Liver plays a unique role as a metabolic center of the body, and also performs other important functions such as detoxification and immune response. The regulatory networks are formed between hepatocytes and non-parenchymal liver cells in human liver to maintain liver homeostasis. But an in-depth knowledge of the constituent proteins in different human liver cell types is still lacking. Here, we determine the healthy human liver proteome by measuring four major cell types that build classical liver lobule, hepatocytes (HCs), hepatic stellate cells (HSCs), Kupffer cells (KCs), and liver sinusoidal endothelial cells (LSECs) by high-resolution mass spectrometry-based proteomics. Overall, we quantify a total of 8,354 proteins for four cell types and over 6,000 proteins for each cell type. Analysis of this dataset and regulatory pathway reveals the cellular labor division in human liver follows the pattern that parenchymal cells make the main components of pathways, but non-parenchymal cells trigger the pathways.
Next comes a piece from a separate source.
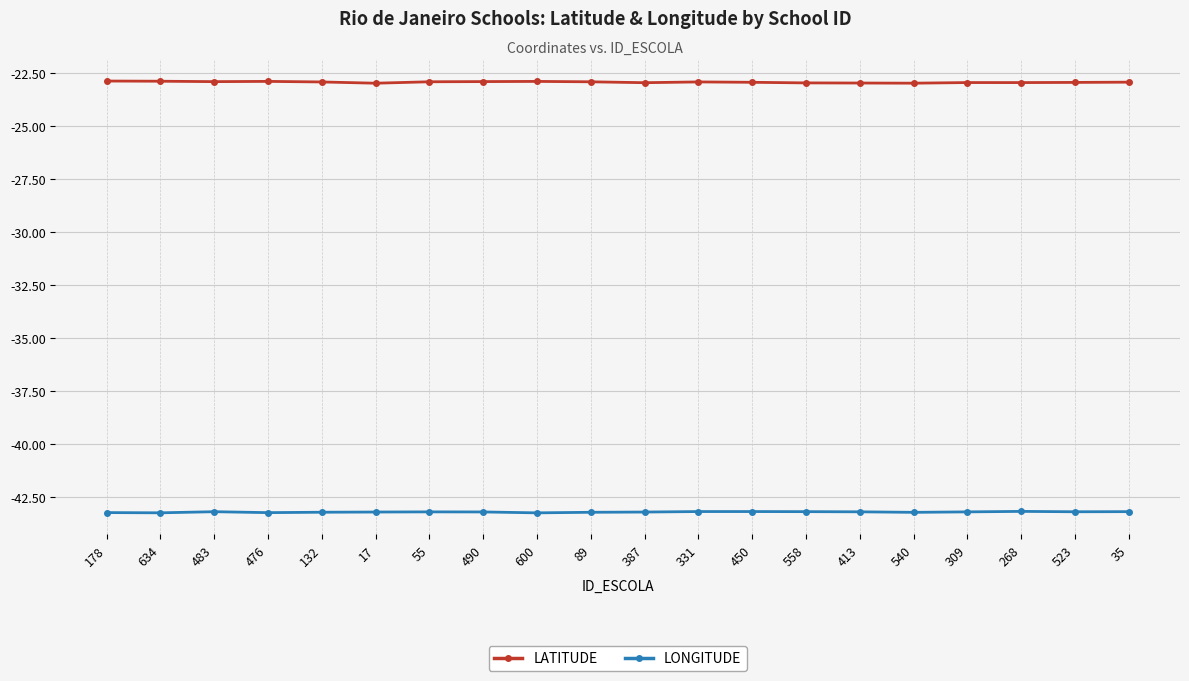

What is the label of the 7th point from the right?

558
The cells in human liver show some novel molecular features, HCs maintain KC and LSEC homeostasis by producing cholesterol and ketone body; HSCs participate xenobiotics metabolism as an agent deliver; KCs and LSECs mediate immune response through MHC class II-TLRs and MHC class I-TGFβ cascade, respectively; KCs play a central role in diurnal rhythms regulation through sensing diurnal IGF and temperature flux . Together, this work expands our understandings of liver physiology on the basis of cell type resolved proteomics of healthy human liver and provides a useful resource for future analyses of normal and diseased livers. Funding: This work was partially supported by National Key R&D Program of China (Nos.2018YFA0507502, 2020YFE0202200), National Natural Science Foundation of China (Nos. 82090051, 81770581 and 81570526), and Open Project Program of the State Key Laboratory of Proteomics (Academy of Military Medical Sciences, SKLP-K201801, SKLP-K201901, SKLP-O201902 and SKLP-O202001) Declaration of Interest: There is no competing interest in this study. Ethical Approval: This study was approved by the Ethics Committee of The third medical 407 center of Chinese PLA general hospital (Beijing, China).